◆ **Exercise goal**: The lines of the records that include "knee" should all be copied.

Start of Extracted information

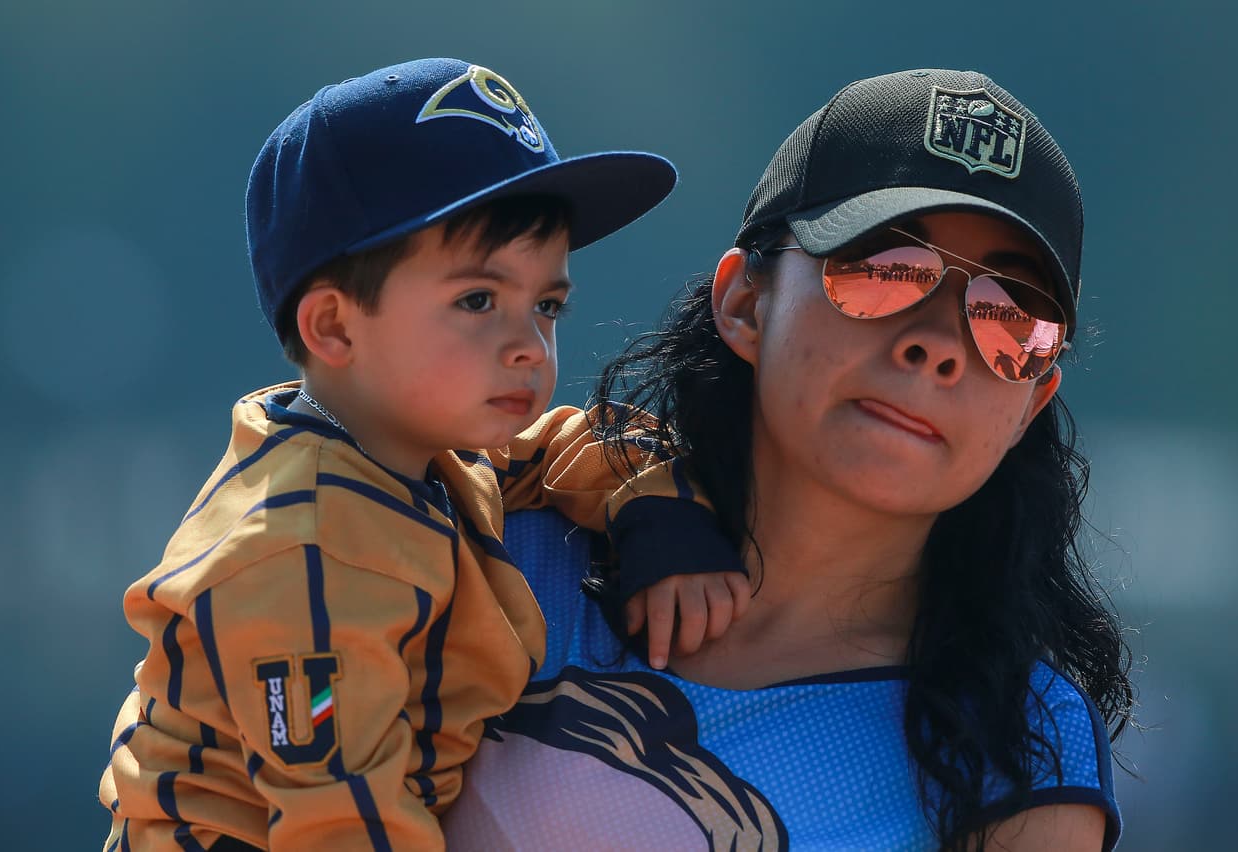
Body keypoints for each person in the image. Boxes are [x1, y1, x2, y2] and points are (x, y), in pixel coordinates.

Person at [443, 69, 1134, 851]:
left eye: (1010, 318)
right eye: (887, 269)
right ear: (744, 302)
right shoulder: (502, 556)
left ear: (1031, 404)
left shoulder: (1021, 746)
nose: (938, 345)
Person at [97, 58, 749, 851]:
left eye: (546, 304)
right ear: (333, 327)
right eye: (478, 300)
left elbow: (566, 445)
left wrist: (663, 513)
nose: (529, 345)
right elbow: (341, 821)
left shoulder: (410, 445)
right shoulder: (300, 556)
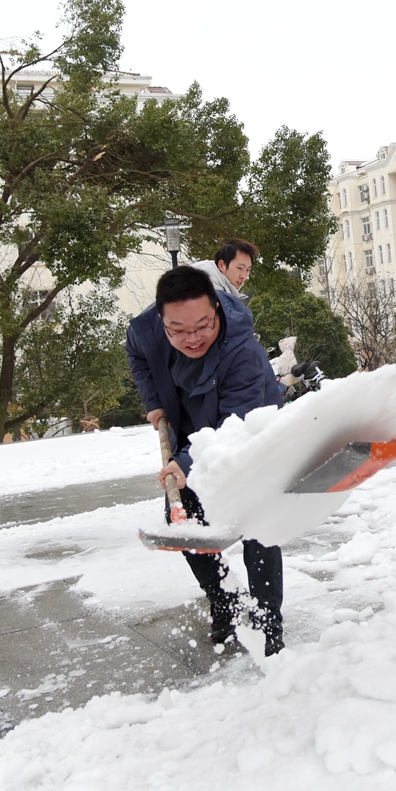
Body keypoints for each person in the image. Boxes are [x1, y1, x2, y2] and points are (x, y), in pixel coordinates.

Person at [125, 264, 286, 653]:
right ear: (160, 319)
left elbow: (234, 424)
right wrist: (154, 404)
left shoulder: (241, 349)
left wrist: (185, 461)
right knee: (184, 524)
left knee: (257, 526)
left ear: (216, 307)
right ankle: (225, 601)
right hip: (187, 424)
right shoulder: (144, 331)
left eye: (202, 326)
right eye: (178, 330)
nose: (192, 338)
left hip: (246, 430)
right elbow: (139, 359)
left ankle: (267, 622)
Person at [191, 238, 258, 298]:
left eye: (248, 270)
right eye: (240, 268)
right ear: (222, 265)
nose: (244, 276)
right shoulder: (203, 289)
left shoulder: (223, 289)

End of Extracted information
Start of Extracted information

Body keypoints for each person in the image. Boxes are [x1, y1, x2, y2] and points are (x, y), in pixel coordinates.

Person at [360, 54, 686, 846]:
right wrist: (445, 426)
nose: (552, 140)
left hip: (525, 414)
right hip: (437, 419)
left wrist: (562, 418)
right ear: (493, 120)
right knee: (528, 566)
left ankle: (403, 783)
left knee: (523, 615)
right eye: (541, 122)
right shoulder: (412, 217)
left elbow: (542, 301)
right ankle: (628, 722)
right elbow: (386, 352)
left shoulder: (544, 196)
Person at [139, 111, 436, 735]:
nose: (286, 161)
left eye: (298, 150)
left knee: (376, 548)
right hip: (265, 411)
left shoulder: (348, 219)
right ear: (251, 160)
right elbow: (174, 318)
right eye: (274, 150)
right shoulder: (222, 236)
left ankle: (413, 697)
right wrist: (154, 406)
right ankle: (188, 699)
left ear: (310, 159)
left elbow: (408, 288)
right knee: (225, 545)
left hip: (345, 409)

End of Extracted information

◆ **Answer to this task**:
right knee: (184, 524)
left knee: (257, 526)
right knee: (528, 566)
left knee: (523, 615)
left knee: (376, 548)
right knee: (225, 545)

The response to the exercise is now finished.